SI ARENAS anda despabilado, seguro que saldrá ya mismo a proclamar su negativa a ponerle coche oficial con chófer a todos los altos cargos de la Junta  como una de sus medidas estelares para combatir la corrupción en Andalucía: muerto el perro, se acabó la rabia. Sin chófer a su disposición, a ver cómo se iba a agenciar la cocaína un director general de Empleo, pongamos por caso, para sobrellevar las extenuantes jornadas de trabajo que requiere su puesto en una comunidad con 1,2 millones de desempleados. No se va a meter todo un director general en el excusado de ningún bar a trapichear con el camello de turno, que además ni firma facturas ni entrega recibos para justificar ante el interventor el gasto contraído.
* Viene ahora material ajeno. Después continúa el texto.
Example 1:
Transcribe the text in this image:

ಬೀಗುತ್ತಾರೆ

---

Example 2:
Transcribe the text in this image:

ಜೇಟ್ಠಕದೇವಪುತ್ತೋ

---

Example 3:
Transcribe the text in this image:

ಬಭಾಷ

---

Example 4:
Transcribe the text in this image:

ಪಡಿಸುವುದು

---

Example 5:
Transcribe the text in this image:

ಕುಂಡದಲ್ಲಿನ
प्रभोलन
Para eso está el mecánico, como se decía antiguamente.

Como está demostrado que en la Administración pública el órgano crea la función, en abierta contradicción con los postulados evolucionistas, el principal inconveniente de los gobernantes es que están rodeados de demasiada gente dispuesta a satisfacer cualquier necesidad por nimia que parezca. Ahí está el escolta de Francisco Camps, que tuvo que prestarle en cierta ocasión 200 euros –¡caramba, sí que viajan abrigados los policías en Valencia!– para pagar unos trajes porque el presidente de la Generalitat valenciana andaba corto de calderilla el día que fue a recogerlos. O el negro de Jaume Matas, al que le pagaban 4.500 euros por discurso que le escribía al prócer balear más una morterada para montar una agencia de noticias y otras menudencias con las que comprar a precio de oro las palabras que luego el ex ministro pronunciaba como propias.
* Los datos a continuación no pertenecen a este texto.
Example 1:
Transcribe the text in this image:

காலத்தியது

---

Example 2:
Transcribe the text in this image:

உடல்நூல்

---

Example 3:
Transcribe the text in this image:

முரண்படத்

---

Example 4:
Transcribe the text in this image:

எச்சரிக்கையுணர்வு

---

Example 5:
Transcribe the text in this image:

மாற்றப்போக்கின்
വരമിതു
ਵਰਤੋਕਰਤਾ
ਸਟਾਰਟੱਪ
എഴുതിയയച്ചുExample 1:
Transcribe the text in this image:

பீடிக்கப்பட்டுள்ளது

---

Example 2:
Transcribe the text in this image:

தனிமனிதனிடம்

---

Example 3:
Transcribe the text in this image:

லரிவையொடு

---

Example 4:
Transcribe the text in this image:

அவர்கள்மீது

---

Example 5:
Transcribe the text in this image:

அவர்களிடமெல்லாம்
Es lo que tiene dejarse llevar. Si lo dice el propio verbo con el que los hispanoparlantes del otro lado del Charco se refieren a la misma acción que entre nosotros llamamos conducir: manejar. Y los hay que manejan tela. Estando donde está, el chófer escucha hilvanes de conversaciones, conoce dónde está a cada momento el conducido y sabe las compañías que frecuenta. Después, esa información vale un potosí.
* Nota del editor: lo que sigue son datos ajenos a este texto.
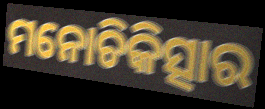
ମନୋଚିକିତ୍ସାରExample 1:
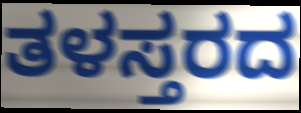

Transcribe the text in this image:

ತಳಸ್ತರದ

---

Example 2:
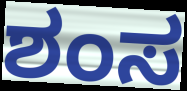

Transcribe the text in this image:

ಶಂಸ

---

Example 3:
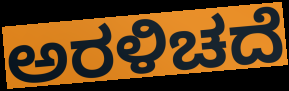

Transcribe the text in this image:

ಅರಳಿಚದೆ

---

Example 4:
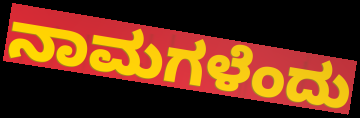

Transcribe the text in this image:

ನಾಮಗಳೆಂದು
Que se lo digan si no a ese otro consejero de la Junta que se enteraba de las miserias de un conocido suyo gracias al chófer. O a esa otra consejera a la que el conductor oficial asignado le paró los pies en seco nada más aterrizar en su nuevo cargo cuando le pidió, toda amabilidad, que fuera a unos grandes almacenes a comprar comida para el perro de la familia: que se empieza por acarrear sacos de galletas y se acaba comprando droga.